[begin Document]
Testing of base connection 10 has been conducted in order to determine the ability of base connection 10 to provide ductile characteristics that are required in order to connect wall panel 12 to foundation 14 while controlling the peak force transferred into the wall 12 concrete from a seismic event. In testing, connection 10 exhibited a large amount of energy absorption. Visual examination of the base connection 10 during testing revealed that, as the joint is pulled open, slip is first evident between the wall plate 26 and the mounting plate 46. During this initial slip, the wall plate 26 did not move relative to the mounting plate 46. Subsequently, as the tensile displacement grew, the cover plate 58 began to move with the wall plate 26, and to slip relative to mounting plate 46. Thus, slip first occurred between wall plate 26 and mounting plate 46, where nearly all of the shear force was initially being transferred by friction. The bolts 62 transfer little shear until slip is initiated and the bolt 62 deforms. As further deformation was applied, the shear transferred by the bolts 62 was sufficient to overcome friction on the interface between mounting plate 46 and cover plate 58, so that cover plate 58 began to slip. Base connection 10 thus exhibited elastic capacity, in that an initial tension tie capacity is available before slip is initiated. Connection 10 also exhibited sufficient peak capacity to transfer peak shear forces through connection 10, and little deterioration in elastic resistance capacity upon repeated cycling. Connection 10 also performs as a friction damping system, which dissipates energy through multiple cycles of displacement at varying levels.
[end Document]
Short exercise 1:
Decide whether each statement below agrees with the base connection passage, answering yes or no and quoting the words of the passage that decide it.
(a) Slip first occurred between wall plate 26 and mounting plate 46.
(b) Before slip begins, the bolts 62 carry most of the shear.
(c) Connection 10 lost much of its elastic resistance capacity under repeated cycling.
[begin Listed records]
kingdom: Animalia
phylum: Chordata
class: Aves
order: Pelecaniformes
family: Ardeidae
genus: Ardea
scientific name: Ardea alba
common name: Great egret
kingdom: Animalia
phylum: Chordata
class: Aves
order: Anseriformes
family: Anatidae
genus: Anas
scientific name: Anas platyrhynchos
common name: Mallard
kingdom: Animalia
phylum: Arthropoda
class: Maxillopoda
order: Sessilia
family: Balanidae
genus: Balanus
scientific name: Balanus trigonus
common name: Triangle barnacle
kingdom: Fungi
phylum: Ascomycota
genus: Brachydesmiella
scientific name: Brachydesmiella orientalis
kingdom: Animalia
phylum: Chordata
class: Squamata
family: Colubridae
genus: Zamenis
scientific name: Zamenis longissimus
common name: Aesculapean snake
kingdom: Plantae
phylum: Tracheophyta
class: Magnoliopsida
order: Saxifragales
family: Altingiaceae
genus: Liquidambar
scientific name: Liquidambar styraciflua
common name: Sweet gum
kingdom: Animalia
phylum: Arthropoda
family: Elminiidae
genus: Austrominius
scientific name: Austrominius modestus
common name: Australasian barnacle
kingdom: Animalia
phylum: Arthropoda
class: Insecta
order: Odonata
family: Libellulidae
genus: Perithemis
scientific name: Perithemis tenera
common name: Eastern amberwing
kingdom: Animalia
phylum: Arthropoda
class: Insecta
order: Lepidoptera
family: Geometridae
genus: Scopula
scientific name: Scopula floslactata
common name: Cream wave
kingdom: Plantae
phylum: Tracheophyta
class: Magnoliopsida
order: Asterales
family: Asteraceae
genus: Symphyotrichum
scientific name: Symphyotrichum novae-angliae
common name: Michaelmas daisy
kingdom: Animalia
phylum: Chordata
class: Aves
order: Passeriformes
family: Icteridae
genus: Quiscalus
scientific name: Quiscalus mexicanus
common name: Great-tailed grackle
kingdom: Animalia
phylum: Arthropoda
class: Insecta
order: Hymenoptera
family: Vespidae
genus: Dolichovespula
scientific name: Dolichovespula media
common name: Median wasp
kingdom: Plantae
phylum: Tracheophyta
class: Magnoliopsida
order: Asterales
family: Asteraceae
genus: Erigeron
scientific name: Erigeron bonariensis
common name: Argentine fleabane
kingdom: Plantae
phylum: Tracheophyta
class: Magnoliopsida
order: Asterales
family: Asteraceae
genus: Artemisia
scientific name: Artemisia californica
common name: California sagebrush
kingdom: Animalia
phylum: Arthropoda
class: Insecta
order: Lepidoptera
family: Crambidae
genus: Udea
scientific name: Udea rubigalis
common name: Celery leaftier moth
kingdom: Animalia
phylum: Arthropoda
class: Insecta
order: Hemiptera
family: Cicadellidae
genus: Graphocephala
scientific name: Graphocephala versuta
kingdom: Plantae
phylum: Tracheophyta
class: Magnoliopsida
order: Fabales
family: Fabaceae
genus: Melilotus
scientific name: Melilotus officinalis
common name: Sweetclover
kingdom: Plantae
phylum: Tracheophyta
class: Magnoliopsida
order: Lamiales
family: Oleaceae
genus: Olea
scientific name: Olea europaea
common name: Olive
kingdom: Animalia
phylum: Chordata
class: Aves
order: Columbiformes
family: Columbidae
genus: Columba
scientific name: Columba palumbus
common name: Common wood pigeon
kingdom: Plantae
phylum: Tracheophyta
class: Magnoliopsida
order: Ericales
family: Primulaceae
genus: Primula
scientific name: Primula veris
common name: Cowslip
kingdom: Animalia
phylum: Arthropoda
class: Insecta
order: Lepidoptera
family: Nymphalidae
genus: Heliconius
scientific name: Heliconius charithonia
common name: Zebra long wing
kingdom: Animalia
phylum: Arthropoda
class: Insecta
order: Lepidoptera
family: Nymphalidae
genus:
[end Listed records]
Short exercise 2: Please update the rows, starting with the line with "scientific name: Balanus trigonus" and going on through the line with "genus: Austrominius", so that "common name" becomes "vernacular name" and nothing else changes. Give back only those lines.

Correct answer 1:
(a) Yes: "slip first occurred between wall plate 26 and mounting plate 46"
(b) No: "The bolts 62 transfer little shear until slip is initiated and the bolt 62 deforms."
(c) No: "little deterioration in elastic resistance capacity upon repeated cycling"

Correct answer 2:
scientific name: Balanus trigonus
vernacular name: Triangle barnacle
kingdom: Fungi
phylum: Ascomycota
genus: Brachydesmiella
scientific name: Brachydesmiella orientalis
kingdom: Animalia
phylum: Chordata
class: Squamata
family: Colubridae
genus: Zamenis
scientific name: Zamenis longissimus
vernacular name: Aesculapean snake
kingdom: Plantae
phylum: Tracheophyta
class: Magnoliopsida
order: Saxifragales
family: Altingiaceae
genus: Liquidambar
scientific name: Liquidambar styraciflua
vernacular name: Sweet gum
kingdom: Animalia
phylum: Arthropoda
family: Elminiidae
genus: Austrominius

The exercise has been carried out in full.